I am changing a 2 in 1 switch that controls a light(top) and garbage disposal (bottom). They are controlled by different breakers. There was 3 wires in the old box. Black and red on top (different sides) and red on bottom, same side as black on top. I purchased a Legrand RCD33WCC6 paddle switch. When I wire red for light to top,black to common (Middle),and red for disposal on bottom. The light works with switch but disposal just comes on and stays on. What is wrong?
If they are on different breakers, you can't use a switch with a common hot.
You need something like (picked at random by Googling "dual independent switch") Decora 15 Amp Single Pole Dual Switch. The instructions include removing a tab that connects the hots if you need separate hots - just like using a dual receptacle on two separate circuits.

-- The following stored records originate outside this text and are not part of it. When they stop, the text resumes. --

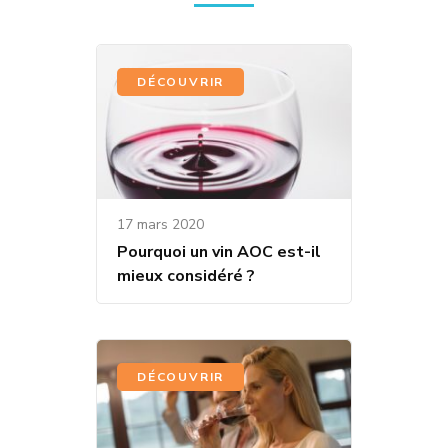
DÉCOUVRIR
17 mars 2020
Pourquoi un vin AOC est-il
mieux considéré ?
DÉCOUVRIR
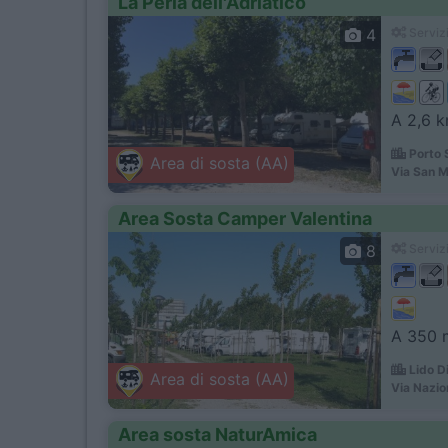
La Perla dell'Adriatico
4
Servizi
A 2,6 k
Porto 
Area di sosta (AA)
Via San M
Area Sosta Camper Valentina
8
Servizi
A 350 m
Lido D
Area di sosta (AA)
Via Nazio
Area sosta NaturAmica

WAIT A MINUTE!!! From what you described, the old switch only had 3 wires! That means it also had 1 hot, 2 switched hot. In which case it was not on 2 separate breakers. If that's the case, you just have the wires confused. Separate the 3 wires. Determine which wire is hot using a tester (non-contact should be sufficient if it gives a clear indication, multimeter is the best test). Then turn the breaker (singular!) off again connect the hot to the common screw and one at a time connect one of the other wires to a switch and see what happens. You should be able to track it down that way to determine which wire goes where and get everything working.
Screw location does not have anything to do with screw function. Each manufacturer, and each model within a manufacturer, can vary.
Color does not indicate function. It should, but often it does not. If things are wired (USA) according to code, you should find:
- Green/bare = Ground
- White/Gray = Neutral
- Black/Red/other colors = Hot, Switched Hot, Travelers, etc.
So while typically black = hot, red = switched hot, there are no guarantees.